What MLB game would you pay a $1 million dollars to see?

The Los Angeles Kings and New York Rangers are battling it out to decide who will be the Stanley Cup Champion. Although the series looks like it may be over before game six, one fan has listed his pair of tickets on fan-to-fan ticket site Stubhub.com. With such an important game, tickets must be expensive, so how much did he list them for? $72,453? Don’t be ridiculous, that is the second most expensive ticket. For his lower level corner seat, this fan wants [read in Dr. Evil voice] $1 million.
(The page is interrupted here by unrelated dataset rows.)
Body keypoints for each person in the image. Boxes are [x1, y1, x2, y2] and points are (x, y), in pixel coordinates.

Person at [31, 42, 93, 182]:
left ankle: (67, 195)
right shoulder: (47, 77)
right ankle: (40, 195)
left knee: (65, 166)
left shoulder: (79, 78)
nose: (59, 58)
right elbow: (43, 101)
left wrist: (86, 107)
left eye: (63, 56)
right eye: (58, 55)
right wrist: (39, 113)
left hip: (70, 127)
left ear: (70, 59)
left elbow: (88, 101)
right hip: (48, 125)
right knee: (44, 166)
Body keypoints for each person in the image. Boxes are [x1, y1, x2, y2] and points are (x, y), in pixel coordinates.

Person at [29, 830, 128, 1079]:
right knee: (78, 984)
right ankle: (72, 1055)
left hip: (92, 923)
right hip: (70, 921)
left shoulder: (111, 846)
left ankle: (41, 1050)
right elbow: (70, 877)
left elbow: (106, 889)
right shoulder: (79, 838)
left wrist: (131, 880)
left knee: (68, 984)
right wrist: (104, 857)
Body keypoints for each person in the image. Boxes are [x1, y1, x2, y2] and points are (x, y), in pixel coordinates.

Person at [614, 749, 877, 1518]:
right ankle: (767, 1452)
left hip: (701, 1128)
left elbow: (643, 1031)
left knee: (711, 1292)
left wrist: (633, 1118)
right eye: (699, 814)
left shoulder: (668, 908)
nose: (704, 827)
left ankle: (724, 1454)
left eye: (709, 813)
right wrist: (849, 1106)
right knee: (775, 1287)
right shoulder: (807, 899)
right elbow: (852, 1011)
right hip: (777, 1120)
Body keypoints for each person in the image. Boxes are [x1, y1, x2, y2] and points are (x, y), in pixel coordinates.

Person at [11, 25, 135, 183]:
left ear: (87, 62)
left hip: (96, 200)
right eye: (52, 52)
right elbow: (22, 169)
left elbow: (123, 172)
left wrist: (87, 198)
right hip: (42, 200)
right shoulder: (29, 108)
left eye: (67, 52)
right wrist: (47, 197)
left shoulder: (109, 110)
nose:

I understand you can post your tickets for whatever you want and there is no way anyone will buy these tickets considering there are other tickets in this same section for just $1800,  but it brings up an interesting hypothetical. What game would you pay $1 million to go see. My answer is no game, I would use the money to pay off student loans, but where’s the fun in that. So, lets count down the games in history or hypothetical games of the future that you would pay a million bucks for.

Since the million dollar ticket is for game six lets get it started with a game six.

5. Game Six of the 2003 NLCS

This one wouldn’t just be any ticket, you would have Steve Bartman’s seat. So there you sit, left field line, field level right up against the minuscule foul territory that is patrolled by Moises Alou. As the game goes on, you think you may be watching one of the best playoff pitching performances in the history of the Cubs.

Prior rolls through seven shutout innings, the Cubs lead by three and it looks like they are headed to the World Series. Juan Pierre hits a one-out double, then it happens. In the eighth pitch of a Luis Castillo at-bat he hits a fly ball in your direction. Here it comes. You’ve never caught a ball before. No, don’t lean over the ledge, you might interfere with the play. Wait, is it into the stands? Catch it. Catch it!

What do you do? Do you let it fall into Alou’s glove for the second out of the eighth? Do you catch it? I would pay $1 million just to take that ridiculous excuse for chocking away from the Cubs.

4. Game One of the 1988 World Series

The first game of what may have been the most mismatched World Series. The powerhouse A’s Featuring Dave Stewart, Mark McGwire, Jose Canseco and Dennis Eckersley. The Dodgers were without their MVP left fielder, or so they thought.

Kirk Gibson was thought to be out for the series, but he put in his only at-bat of the series in this one. And it may have been the most dramatic at-bat in the history of the sport.

This game comes with a bonus as well. You can sit anywhere you want in Dodger Stadium, but you also get your choice of commentators from this unbelievable game.

Will you take Don Drysdale‘s poetic call of the preface and action?

Will you take the always eloquent call of Vin Scully on NBC?

Or will you “not believe what you just saw” with Jack Buck on CBS radio?

You can’t go wrong with any of them.

3. Game Three of the 1932 World Series

The Wrigley Field ticket vendors are really making money with this list. With this ticket you sit in the center field bleachers watching one of the greatest teams in baseball history take on one of the best Cubs teams ever.

You soak in the afternoon sunshine as the fifth inning rolls in. With the game tied at four, Babe Ruth strolls into the box. After some jawing with the Cubs bench the Sultan of Swat points straight at you. On the very next pitch, the Great Bambino crushes one straight at you. Is the story true? Who knows, but watching the Babe swat his final career World Series home run might be worth the price of admission. And did you know that Lou Gehrig hit a home run the very next at-bat?

2. April 15, 1947 – Jackie Robinson‘s first game

It’s not often that history of sports and history of the country overlap, but this is one of those times. For the first time, an African American man played in a Major League Baseball game. This broke the color barrier in America’s most popular professional sport.

Not much else to say about this one.

1. Game Seven of the next Cubs World Series at Wrigley

Maybe it’s because inflation may make a $1 million price tag somewhat reasonable or maybe it’s because it may never happen, but this is the game that I would kill to see.

Just imagine the agony of every pitch, the drama of every hit and the pressure of every moment. The longer it takes for the Cubs to return to the mountain top the higher the pressure will rise on the members of the team that finally makes it. This ticket would be worth the money even if you couldn’t see the field.

That’s my list, but there are millions of combinations that you could pick. So what game would you pay $1 million for?